-------- DATA SHOWN --------

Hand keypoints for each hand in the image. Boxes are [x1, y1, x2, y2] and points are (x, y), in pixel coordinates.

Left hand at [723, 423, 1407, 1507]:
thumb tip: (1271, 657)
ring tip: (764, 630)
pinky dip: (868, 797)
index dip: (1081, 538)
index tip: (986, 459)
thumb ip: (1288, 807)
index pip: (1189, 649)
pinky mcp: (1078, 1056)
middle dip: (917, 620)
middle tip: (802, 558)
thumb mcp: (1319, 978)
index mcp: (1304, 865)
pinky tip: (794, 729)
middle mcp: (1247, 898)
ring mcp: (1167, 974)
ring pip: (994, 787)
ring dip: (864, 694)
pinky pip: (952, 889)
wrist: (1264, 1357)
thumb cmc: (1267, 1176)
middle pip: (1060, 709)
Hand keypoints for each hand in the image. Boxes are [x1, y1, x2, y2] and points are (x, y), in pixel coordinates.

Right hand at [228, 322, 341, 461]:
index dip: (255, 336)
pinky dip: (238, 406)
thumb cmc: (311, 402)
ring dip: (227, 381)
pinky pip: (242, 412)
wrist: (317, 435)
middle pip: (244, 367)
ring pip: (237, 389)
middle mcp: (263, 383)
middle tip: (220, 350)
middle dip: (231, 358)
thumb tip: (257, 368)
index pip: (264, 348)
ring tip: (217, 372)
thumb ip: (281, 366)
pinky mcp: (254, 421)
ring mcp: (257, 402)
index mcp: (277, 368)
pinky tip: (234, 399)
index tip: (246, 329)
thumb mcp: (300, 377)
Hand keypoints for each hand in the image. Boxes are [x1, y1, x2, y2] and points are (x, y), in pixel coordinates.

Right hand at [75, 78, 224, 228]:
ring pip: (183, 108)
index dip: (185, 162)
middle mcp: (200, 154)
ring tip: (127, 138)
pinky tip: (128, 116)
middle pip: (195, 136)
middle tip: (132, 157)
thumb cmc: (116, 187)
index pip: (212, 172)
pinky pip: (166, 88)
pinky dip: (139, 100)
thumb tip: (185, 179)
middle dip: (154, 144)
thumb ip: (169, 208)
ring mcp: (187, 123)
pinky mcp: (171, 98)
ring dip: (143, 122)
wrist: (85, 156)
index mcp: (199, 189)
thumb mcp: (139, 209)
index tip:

--------

EXERCISE DESCRIPTION: Give every record again, exactly as it appears.

ANSWER TO THE EXERCISE:
Hand keypoints for each hand in the image. Boxes are [x1, y1, x2, y2] and points are (x, y), in pixel coordinates.

Left hand at [723, 423, 1407, 1507]:
thumb tip: (1271, 657)
ring tip: (764, 630)
pinky dip: (868, 797)
index dip: (1081, 538)
index tip: (986, 459)
thumb ip: (1288, 807)
index pip: (1189, 649)
pinky mcp: (1078, 1056)
middle dip: (917, 620)
middle tip: (802, 558)
thumb mcp: (1319, 978)
index mcp: (1304, 865)
pinky tip: (794, 729)
middle mcp: (1247, 898)
ring mcp: (1167, 974)
ring pip: (994, 787)
ring dip: (864, 694)
pinky pip: (952, 889)
wrist: (1264, 1357)
thumb cmc: (1267, 1176)
middle pip: (1060, 709)
Hand keypoints for each hand in the image. Boxes are [x1, y1, x2, y2] and points are (x, y), in pixel coordinates.

Right hand at [228, 322, 341, 461]:
index dip: (255, 336)
pinky dip: (238, 406)
thumb cmc: (311, 402)
ring dip: (227, 381)
pinky pip: (242, 412)
wrist: (317, 435)
middle pip: (244, 367)
ring pip: (237, 389)
middle mcp: (263, 383)
middle tip: (220, 350)
middle dip: (231, 358)
thumb tip: (257, 368)
index pip: (264, 348)
ring tip: (217, 372)
thumb ip: (281, 366)
pinky mcp: (254, 421)
ring mcp: (257, 402)
index mcp: (277, 368)
pinky tip: (234, 399)
index tip: (246, 329)
thumb mcp: (300, 377)
Hand keypoints for each hand in the image. Boxes are [x1, y1, x2, y2] and points are (x, y), in pixel coordinates.

Right hand at [75, 78, 224, 228]:
ring pip: (183, 108)
index dip: (185, 162)
middle mcp: (200, 154)
ring tip: (127, 138)
pinky tip: (128, 116)
middle pip: (195, 136)
middle tip: (132, 157)
thumb cmc: (116, 187)
index pip: (212, 172)
pinky pip: (166, 88)
pinky dip: (139, 100)
thumb tip: (185, 179)
middle dip: (154, 144)
thumb ip: (169, 208)
ring mcp: (187, 123)
pinky mcp: (171, 98)
ring dip: (143, 122)
wrist: (85, 156)
index mcp: (199, 189)
thumb mcp: (139, 209)
index tip:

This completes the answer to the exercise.